When you first approach a character, it can be a daunting task as this person may have a completely different view on life, love and relationships. I have personally found that many actors are unable to completely change their point of view to that of the characters’, which results in a performance that is stilted and delivered not based on the character, but based on the actor’s own morals, values and personality.
As an actor, you must learn how to create a unique point of view not from your own perspective, but from that of your character. There are several ways this can be accomplished, and I have outlined the most effective means of reaching this acting level. However, it is important to note that your own approach to entering the world of a character can greatly vary.
Thinking Like the Character
One of the most important steps in achieving a unique point of view based on your character’s perspective is to begin thinking like your character. This is one of my personal favorite ways to accomplish this goal as it allows me to fully explore a different mentality and way of life without consequences.
Select a scene from the script – preferably one that showcases the broad emotional range of the character. After fully reading and memorizing this scene, write down the internal thoughts of the character onto a notepad during the scene; be as detailed as you desire.

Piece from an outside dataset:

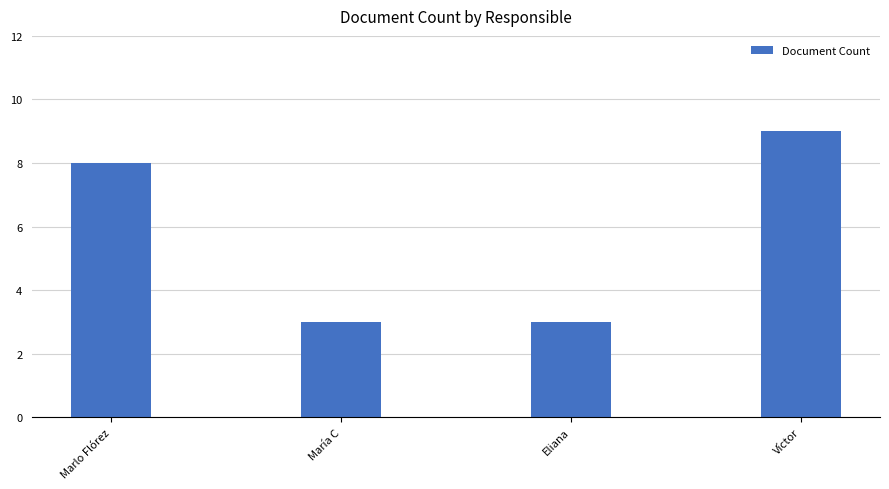

Which label corresponds to the largest value in the chart?

Víctor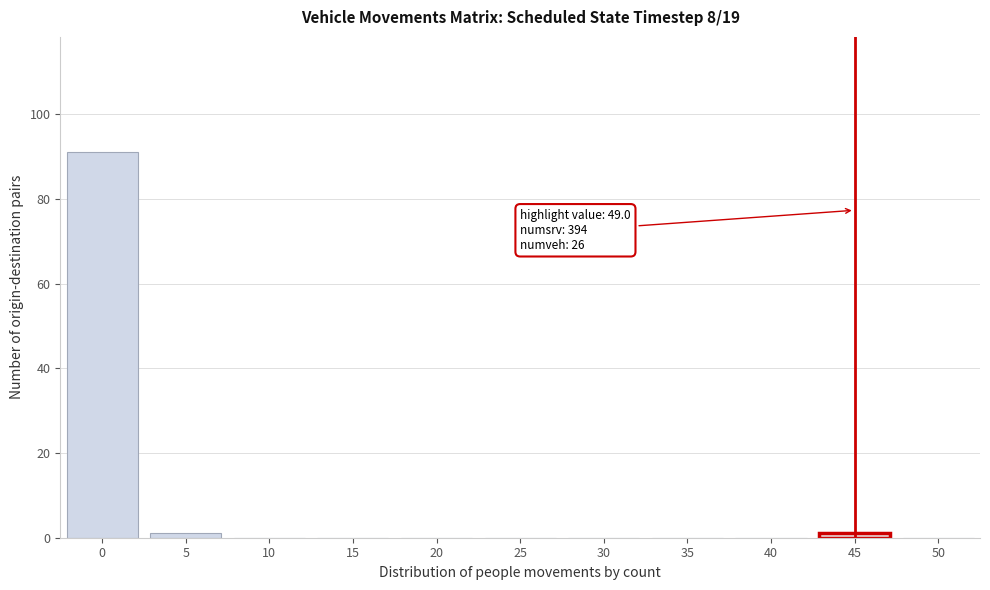

Reading left to right, extract all data points from this chart.

0=91	5=1	10=0	15=0	20=0	25=0	30=0	35=0	40=0	45=1	50=0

Next, create several everyday scenarios your character would go through. This may include riding a subway, going into a fast food restaurant, walking throughout the city or sitting in a library. At the top of a page, write the scenario and give a brief description of who is in his immediate surroundings.
Now comes the fun part – write down the internal thoughts of your character within this scenario. Since this scenario is outside the limits of the script, it gives you an opportunity to humanize and explore how your character reacts to those around him, what mundane thoughts cross his mind and how he views those around him.
It is important to only perform this form of character analysis after you have performed a full-fledge character biography and development. The reason for this: you must fully understand your character before you can begin making internal, off-script, thoughts from him.